### [PASSAGE TO READ]

* * * * * * * * *

Last month, Mr. Donaldson signed a partnership with Jellysmack, which will distribute and monetize Mr. Beast content across Facebook, Snapchat and other platforms.
In Greenville, many went to work for Mr. Donaldson because of the philanthropic nature of his videos, said 11 people who worked for or with him, four of whom asked to remain anonymous because they had signed confidentiality agreements. While he was sometimes generous, they said, his demeanor changed when the cameras weren’t around. They described a difficult work environment.
Matt Turner, 20, an editor for Mr. Donaldson from February 2018 to September 2019, said Mr. Donaldson had berated him almost every day. Mr. Donaldson often called him by a phrase used to insult people with mental disabilities, Mr. Turner said, leaving him in tears.
Mr. Turner, who did not grow up with Mr. Donaldson, said that while his boss regularly featured his hometown friends in videos, he had struggled to get acknowledgment.
“I was not to be credited for anything I did,” Mr. Turner said. “I’d ask for credit, he’d credit someone else.”
Nate Anderson, 22, who moved to Greenville to work for Mr. Donaldson in March 2018, quit after a week over what he said were unreasonable demands. He said Mr. Donaldson was a perfectionist.
“Nothing ever worked for him,” Mr. Anderson said. “He always wanted it a certain way.”
Mr. Anderson later uploaded to his YouTube channel a tell-all video, “My Experience Editing for Mr. Beast (Worst Week of My Life),” which he said had brought death threats and hateful comments from Mr. Beast’s dedicated fans, many of whom are children.
Mr. Turner had a similar experience. “These kids don’t even know what they’re saying,” he said. “They’re just in this cult of YouTube stardom where they don’t want to see their biggest creator fall.”
Akash Rathod, 20, a sophomore in college and a Mr. Beast fan, said he was troubled by Mr. Donaldson’s silence on online mob attacks.
“There needs to be more from Mr. Beast on the issues his fans are causing,” he said. “It’s not enough just to make positive videos.”
The behind-the-scenes strife has been imperceptible to those who watch Mr. Donaldson’s videos casually.
Ryan Morey, 25, a software developer in New Jersey who prefers nontraditional pronouns and Mx. for a courtesy title, often watches Mr. Donaldson’s videos with their partner, Emily Woods, 24, over dinner. They became fans of Mr. Donaldson’s videos after YouTube’s recommendations algorithm surfaced his content.
“He takes a lot of inspiration directly from Elon Musk for better or for worse,” Mx. Morey said. “It’s the cult of personality, all ambition all the time.”
Ms. Woods said she had recently bought a Mr. Beast sweatshirt and baseball cap, partly because she felt that giving him her money would lead to some good in the world. In 2019, Mr. Donaldson planted 20 million trees to celebrate hitting 20 million subscribers. In March, he started a YouTube channel, Beast Philanthropy, which has grown to over 3.2 million subscribers.

* * * * * * * * *

### [DATA EXTRACTS]
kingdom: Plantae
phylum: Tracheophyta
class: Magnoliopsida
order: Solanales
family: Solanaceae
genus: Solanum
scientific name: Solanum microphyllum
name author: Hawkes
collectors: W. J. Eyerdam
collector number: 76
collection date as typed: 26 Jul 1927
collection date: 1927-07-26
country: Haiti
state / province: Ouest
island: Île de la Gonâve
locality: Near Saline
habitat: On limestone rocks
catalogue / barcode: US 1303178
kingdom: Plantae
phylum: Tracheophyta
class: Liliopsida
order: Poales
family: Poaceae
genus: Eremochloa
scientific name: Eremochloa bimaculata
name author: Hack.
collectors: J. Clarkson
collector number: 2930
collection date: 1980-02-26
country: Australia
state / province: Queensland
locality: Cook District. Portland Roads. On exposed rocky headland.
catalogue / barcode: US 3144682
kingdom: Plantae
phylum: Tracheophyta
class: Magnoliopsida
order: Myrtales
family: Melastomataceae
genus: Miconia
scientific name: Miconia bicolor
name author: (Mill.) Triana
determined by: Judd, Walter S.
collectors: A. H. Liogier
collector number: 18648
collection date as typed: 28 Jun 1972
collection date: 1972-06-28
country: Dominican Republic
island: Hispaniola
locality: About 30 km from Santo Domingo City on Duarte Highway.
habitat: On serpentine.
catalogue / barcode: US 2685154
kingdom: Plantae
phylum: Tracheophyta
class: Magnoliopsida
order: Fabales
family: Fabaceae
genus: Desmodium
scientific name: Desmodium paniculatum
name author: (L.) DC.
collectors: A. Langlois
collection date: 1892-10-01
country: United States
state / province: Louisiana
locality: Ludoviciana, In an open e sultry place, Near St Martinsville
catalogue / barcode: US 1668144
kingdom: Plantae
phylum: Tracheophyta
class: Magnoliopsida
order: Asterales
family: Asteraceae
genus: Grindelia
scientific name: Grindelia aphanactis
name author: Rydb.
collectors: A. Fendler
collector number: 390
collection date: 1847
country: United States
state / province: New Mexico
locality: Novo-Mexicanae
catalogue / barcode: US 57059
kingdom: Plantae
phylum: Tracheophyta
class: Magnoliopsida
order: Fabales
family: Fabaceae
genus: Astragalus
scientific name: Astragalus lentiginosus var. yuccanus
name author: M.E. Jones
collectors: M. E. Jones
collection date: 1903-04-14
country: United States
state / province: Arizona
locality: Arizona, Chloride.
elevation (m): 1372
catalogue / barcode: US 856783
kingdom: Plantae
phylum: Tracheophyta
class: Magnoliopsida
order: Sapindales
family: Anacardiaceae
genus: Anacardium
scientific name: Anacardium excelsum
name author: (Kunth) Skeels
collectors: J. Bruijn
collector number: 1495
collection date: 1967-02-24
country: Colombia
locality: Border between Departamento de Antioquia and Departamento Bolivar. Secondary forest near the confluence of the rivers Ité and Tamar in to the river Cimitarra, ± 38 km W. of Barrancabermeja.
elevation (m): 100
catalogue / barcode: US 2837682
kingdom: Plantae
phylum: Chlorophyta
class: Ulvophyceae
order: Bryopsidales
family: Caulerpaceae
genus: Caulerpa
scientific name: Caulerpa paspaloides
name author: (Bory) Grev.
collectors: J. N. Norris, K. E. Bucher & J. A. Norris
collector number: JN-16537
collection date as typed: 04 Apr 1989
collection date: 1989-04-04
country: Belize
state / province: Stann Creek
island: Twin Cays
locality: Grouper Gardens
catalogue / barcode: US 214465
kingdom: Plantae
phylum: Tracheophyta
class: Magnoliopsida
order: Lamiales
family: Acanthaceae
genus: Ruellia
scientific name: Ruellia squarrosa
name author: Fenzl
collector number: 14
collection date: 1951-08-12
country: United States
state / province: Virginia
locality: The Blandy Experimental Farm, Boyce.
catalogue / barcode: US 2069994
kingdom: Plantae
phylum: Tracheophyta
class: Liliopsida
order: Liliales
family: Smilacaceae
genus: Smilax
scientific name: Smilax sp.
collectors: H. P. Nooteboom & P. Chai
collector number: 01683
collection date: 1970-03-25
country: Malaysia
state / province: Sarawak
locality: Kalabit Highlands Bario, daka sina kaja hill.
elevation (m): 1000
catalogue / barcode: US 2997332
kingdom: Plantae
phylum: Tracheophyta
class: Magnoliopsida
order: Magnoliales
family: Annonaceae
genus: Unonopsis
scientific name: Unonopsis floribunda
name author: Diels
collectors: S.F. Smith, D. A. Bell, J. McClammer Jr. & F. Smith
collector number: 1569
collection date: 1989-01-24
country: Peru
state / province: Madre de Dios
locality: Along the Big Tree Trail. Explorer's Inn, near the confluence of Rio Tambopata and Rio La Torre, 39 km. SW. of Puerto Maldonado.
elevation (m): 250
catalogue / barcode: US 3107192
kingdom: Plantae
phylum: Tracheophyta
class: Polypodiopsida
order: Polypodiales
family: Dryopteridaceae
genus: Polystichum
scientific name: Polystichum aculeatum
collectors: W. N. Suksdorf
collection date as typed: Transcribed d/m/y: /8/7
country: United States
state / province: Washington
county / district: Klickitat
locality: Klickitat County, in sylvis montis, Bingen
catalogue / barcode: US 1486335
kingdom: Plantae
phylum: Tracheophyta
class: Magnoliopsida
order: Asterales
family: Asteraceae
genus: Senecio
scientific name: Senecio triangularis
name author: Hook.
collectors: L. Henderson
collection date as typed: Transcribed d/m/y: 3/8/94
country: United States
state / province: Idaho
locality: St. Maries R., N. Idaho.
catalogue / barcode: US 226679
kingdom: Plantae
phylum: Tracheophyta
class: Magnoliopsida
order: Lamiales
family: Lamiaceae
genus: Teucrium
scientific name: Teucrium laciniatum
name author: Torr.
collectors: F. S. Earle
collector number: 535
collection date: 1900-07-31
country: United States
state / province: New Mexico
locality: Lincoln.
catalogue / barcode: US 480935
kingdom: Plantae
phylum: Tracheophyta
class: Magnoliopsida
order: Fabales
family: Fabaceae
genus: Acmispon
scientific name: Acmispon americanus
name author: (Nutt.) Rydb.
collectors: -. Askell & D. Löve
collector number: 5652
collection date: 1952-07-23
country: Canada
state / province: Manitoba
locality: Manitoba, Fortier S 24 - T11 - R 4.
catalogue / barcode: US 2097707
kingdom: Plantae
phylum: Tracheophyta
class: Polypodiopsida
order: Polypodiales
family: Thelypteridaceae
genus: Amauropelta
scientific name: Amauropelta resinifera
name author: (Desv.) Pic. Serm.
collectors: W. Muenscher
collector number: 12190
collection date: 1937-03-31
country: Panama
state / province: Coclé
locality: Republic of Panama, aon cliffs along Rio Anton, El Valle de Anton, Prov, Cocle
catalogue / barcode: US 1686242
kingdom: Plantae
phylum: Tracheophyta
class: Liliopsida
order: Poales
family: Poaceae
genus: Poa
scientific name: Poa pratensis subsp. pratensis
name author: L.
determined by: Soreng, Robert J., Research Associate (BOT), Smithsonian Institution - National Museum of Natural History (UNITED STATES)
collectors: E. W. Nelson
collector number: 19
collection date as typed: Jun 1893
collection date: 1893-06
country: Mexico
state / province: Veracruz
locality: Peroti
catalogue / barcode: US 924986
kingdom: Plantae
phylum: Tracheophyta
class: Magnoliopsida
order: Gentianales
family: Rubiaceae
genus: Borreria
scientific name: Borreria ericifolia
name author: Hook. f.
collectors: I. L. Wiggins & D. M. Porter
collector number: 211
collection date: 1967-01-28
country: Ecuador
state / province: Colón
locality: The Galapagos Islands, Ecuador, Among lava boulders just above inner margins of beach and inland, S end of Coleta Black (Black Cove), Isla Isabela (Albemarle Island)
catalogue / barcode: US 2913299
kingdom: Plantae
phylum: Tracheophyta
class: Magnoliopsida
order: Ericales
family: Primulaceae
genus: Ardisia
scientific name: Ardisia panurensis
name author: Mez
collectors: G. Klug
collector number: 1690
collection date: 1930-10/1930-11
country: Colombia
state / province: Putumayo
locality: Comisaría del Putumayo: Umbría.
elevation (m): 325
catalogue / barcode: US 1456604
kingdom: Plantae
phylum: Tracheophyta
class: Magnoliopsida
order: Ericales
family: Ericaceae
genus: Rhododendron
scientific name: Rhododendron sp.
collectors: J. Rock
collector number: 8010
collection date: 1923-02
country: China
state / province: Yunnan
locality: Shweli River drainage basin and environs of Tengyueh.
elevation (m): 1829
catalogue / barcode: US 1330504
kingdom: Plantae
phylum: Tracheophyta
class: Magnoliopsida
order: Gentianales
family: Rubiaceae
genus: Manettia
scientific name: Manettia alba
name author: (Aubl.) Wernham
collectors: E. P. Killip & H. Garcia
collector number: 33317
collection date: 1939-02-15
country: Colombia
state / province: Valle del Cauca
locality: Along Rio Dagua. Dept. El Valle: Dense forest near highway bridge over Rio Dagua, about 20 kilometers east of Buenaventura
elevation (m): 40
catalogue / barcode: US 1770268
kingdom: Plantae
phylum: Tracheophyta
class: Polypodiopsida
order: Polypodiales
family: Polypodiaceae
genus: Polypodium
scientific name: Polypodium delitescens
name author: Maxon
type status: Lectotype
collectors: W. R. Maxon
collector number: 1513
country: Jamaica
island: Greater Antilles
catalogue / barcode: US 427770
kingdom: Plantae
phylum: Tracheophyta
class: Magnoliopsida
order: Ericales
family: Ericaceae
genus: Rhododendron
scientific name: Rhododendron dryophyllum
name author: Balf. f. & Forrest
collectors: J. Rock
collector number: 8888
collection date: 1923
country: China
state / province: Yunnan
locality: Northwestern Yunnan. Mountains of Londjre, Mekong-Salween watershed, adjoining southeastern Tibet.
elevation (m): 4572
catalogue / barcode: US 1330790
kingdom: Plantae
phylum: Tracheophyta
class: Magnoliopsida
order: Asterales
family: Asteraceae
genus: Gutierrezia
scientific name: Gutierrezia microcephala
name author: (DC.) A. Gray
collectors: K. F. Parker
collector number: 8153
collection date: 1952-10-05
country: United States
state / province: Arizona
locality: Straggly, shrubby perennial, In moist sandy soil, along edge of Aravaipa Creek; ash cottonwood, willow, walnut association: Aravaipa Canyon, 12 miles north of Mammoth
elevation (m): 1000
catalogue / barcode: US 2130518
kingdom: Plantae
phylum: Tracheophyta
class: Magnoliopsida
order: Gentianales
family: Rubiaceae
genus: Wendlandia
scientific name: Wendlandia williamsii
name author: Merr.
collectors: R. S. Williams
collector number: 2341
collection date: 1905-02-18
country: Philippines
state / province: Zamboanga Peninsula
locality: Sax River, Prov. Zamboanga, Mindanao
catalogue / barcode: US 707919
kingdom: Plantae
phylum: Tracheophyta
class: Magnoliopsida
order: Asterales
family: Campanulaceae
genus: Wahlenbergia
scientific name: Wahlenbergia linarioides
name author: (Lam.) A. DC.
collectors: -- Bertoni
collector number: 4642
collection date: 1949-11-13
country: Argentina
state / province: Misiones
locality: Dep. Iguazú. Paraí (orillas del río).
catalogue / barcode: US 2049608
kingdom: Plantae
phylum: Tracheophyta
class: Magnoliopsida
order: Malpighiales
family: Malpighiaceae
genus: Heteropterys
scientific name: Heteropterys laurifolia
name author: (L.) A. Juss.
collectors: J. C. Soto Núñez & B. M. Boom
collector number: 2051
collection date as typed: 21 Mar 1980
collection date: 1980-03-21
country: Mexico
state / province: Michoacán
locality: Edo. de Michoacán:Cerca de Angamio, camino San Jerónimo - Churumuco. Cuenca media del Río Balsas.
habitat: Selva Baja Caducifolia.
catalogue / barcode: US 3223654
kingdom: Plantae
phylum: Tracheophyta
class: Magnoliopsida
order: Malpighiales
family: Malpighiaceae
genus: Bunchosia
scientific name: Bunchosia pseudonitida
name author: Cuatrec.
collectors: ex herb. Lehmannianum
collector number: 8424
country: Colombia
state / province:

* * * * * * * * *

### [PROBLEMS TO WORK ON]
1 – In the Mr. Beast article, how many trees did Mr. Donaldson plant in 2019?
2 – Print the stretch of the Mr. Beast article from "Mr. Anderson later" through "whom are children.".

### [TASK-BY-TASK ANSWERS]
1 – 20 million trees.

2 –
Mr. Anderson later uploaded to his YouTube channel a tell-all video, “My Experience Editing for Mr. Beast (Worst Week of My Life),” which he said had brought death threats and hateful comments from Mr. Beast’s dedicated fans, many of whom are children.